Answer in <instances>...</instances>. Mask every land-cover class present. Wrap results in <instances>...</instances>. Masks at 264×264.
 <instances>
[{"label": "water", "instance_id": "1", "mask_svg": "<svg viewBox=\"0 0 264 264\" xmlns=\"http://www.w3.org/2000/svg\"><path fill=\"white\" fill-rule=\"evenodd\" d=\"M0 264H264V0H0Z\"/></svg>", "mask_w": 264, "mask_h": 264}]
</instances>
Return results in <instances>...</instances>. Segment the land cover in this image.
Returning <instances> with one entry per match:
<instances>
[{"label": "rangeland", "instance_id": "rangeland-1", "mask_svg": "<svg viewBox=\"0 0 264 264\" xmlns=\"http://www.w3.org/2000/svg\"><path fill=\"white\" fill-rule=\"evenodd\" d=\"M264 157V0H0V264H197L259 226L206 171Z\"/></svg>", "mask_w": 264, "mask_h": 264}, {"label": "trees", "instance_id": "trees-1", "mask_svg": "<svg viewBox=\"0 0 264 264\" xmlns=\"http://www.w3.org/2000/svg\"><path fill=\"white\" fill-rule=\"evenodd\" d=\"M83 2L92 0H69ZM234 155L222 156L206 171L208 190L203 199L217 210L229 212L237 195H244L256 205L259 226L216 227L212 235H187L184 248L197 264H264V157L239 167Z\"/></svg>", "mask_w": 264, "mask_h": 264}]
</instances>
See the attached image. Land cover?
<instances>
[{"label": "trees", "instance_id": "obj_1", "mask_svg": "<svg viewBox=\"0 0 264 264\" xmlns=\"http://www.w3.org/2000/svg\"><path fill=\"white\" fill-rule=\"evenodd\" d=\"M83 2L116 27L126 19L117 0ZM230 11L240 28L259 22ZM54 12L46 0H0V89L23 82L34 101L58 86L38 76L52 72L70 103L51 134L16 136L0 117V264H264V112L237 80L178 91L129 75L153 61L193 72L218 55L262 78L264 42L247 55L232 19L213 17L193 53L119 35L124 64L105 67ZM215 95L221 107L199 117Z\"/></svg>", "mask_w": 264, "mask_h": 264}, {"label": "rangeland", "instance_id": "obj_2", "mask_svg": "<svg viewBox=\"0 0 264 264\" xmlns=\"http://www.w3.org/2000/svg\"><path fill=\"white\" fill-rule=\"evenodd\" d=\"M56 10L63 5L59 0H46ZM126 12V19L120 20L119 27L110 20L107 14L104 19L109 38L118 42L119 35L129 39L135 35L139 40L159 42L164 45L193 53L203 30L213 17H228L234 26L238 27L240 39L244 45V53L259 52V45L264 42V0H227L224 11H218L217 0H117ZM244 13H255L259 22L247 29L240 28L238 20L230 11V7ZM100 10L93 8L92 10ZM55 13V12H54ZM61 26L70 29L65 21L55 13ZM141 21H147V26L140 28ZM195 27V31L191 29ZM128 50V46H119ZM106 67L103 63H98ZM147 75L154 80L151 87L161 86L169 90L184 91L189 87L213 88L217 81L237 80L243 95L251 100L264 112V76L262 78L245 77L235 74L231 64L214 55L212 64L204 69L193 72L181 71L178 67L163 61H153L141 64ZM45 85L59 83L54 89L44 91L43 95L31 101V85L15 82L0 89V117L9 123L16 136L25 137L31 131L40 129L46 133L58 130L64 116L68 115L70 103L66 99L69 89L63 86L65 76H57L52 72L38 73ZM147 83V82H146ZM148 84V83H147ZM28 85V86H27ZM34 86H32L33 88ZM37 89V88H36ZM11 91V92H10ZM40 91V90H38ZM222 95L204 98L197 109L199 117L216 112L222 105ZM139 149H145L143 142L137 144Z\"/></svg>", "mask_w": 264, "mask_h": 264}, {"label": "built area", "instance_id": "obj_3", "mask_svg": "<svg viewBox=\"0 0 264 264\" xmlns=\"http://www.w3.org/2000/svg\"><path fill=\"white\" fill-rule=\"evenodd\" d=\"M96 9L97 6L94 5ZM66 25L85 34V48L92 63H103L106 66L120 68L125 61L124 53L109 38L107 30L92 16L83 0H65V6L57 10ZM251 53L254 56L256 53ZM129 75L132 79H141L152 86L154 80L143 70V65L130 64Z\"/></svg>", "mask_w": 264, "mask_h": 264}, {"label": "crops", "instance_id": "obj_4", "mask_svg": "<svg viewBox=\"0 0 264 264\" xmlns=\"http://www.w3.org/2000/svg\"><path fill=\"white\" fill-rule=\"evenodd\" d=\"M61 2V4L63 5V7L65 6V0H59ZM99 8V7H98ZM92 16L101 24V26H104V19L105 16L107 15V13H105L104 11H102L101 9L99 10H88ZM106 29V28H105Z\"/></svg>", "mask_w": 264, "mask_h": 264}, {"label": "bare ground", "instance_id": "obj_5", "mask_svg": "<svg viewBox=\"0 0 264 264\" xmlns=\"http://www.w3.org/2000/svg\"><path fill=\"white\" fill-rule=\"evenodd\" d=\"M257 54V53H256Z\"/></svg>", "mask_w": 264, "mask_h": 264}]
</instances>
○ ○ ○ ○ ○
▶ [WHAT YOU ARE ASKED TO DO] Retype the data above line for line, leaving every character exactly as it stands.

▶ [RESULT BELOW]
Answer in <instances>...</instances>. Mask every land-cover class present. Wrap results in <instances>...</instances>. Masks at 264×264.
 <instances>
[{"label": "water", "instance_id": "1", "mask_svg": "<svg viewBox=\"0 0 264 264\" xmlns=\"http://www.w3.org/2000/svg\"><path fill=\"white\" fill-rule=\"evenodd\" d=\"M0 264H264V0H0Z\"/></svg>", "mask_w": 264, "mask_h": 264}]
</instances>
Return results in <instances>...</instances>. Segment the land cover in this image.
Returning <instances> with one entry per match:
<instances>
[{"label": "rangeland", "instance_id": "rangeland-1", "mask_svg": "<svg viewBox=\"0 0 264 264\" xmlns=\"http://www.w3.org/2000/svg\"><path fill=\"white\" fill-rule=\"evenodd\" d=\"M264 157V0H0V264H197L259 226L206 171Z\"/></svg>", "mask_w": 264, "mask_h": 264}, {"label": "trees", "instance_id": "trees-1", "mask_svg": "<svg viewBox=\"0 0 264 264\" xmlns=\"http://www.w3.org/2000/svg\"><path fill=\"white\" fill-rule=\"evenodd\" d=\"M83 2L92 0H69ZM234 155L222 156L206 171L208 190L203 199L217 210L229 212L237 195H244L256 205L259 226L216 227L212 235H187L184 248L197 264H264V157L239 167Z\"/></svg>", "mask_w": 264, "mask_h": 264}]
</instances>
See the attached image. Land cover?
<instances>
[{"label": "trees", "instance_id": "obj_1", "mask_svg": "<svg viewBox=\"0 0 264 264\" xmlns=\"http://www.w3.org/2000/svg\"><path fill=\"white\" fill-rule=\"evenodd\" d=\"M83 2L116 27L126 19L117 0ZM230 11L240 28L259 22ZM54 12L46 0H0V89L23 82L34 101L58 86L38 76L52 72L70 103L51 134L16 136L0 117V264H264V112L237 80L178 91L129 75L153 61L193 72L218 55L262 78L264 42L247 55L232 19L213 17L193 53L119 35L124 64L105 67ZM215 95L221 107L199 117Z\"/></svg>", "mask_w": 264, "mask_h": 264}, {"label": "rangeland", "instance_id": "obj_2", "mask_svg": "<svg viewBox=\"0 0 264 264\" xmlns=\"http://www.w3.org/2000/svg\"><path fill=\"white\" fill-rule=\"evenodd\" d=\"M56 10L63 5L59 0H46ZM126 12V19L120 20L119 27L110 20L107 14L104 19L109 38L118 42L119 35L129 39L135 35L139 40L159 42L164 45L193 53L203 30L213 17H228L234 26L238 27L240 39L244 45V53L259 52V45L264 42V0H227L224 11H218L217 0H117ZM244 13H255L259 22L247 29L240 28L238 20L230 11V7ZM100 10L93 8L92 10ZM55 13V12H54ZM61 26L70 29L65 21L55 13ZM141 21H147V26L140 28ZM195 27V31L191 29ZM128 50V46H119ZM106 67L103 63H98ZM147 75L154 80L151 87L161 86L169 90L184 91L189 87L213 88L217 81L237 80L243 95L251 100L264 112V76L262 78L245 77L235 74L231 64L214 55L212 64L204 69L193 72L181 71L178 67L163 61H153L141 64ZM45 85L59 83L54 89L44 91L43 95L31 101V85L15 82L0 89V117L9 123L16 136L25 137L31 131L40 129L46 133L58 130L64 116L68 115L70 103L66 99L69 89L63 86L65 76H57L52 72L38 73ZM147 83V82H146ZM148 84V83H147ZM28 85V86H27ZM34 86H32L33 88ZM37 89V88H36ZM11 91V92H10ZM40 91V90H38ZM222 95L204 98L197 109L199 117L216 112L222 105ZM139 149H145L143 142L137 144Z\"/></svg>", "mask_w": 264, "mask_h": 264}, {"label": "built area", "instance_id": "obj_3", "mask_svg": "<svg viewBox=\"0 0 264 264\" xmlns=\"http://www.w3.org/2000/svg\"><path fill=\"white\" fill-rule=\"evenodd\" d=\"M96 9L97 6L94 5ZM66 25L85 34V48L92 63H103L106 66L120 68L125 61L124 53L109 38L107 30L92 16L83 0H65V6L57 10ZM251 53L254 56L256 53ZM129 75L132 79H141L152 86L154 80L143 70V65L130 64Z\"/></svg>", "mask_w": 264, "mask_h": 264}, {"label": "crops", "instance_id": "obj_4", "mask_svg": "<svg viewBox=\"0 0 264 264\" xmlns=\"http://www.w3.org/2000/svg\"><path fill=\"white\" fill-rule=\"evenodd\" d=\"M61 2V4L63 5V7L65 6V0H59ZM99 8V7H98ZM92 16L101 24V26H104V19L105 16L107 15V13H105L104 11H102L101 9L99 10H88ZM106 29V28H105Z\"/></svg>", "mask_w": 264, "mask_h": 264}, {"label": "bare ground", "instance_id": "obj_5", "mask_svg": "<svg viewBox=\"0 0 264 264\" xmlns=\"http://www.w3.org/2000/svg\"><path fill=\"white\" fill-rule=\"evenodd\" d=\"M257 54V53H256Z\"/></svg>", "mask_w": 264, "mask_h": 264}]
</instances>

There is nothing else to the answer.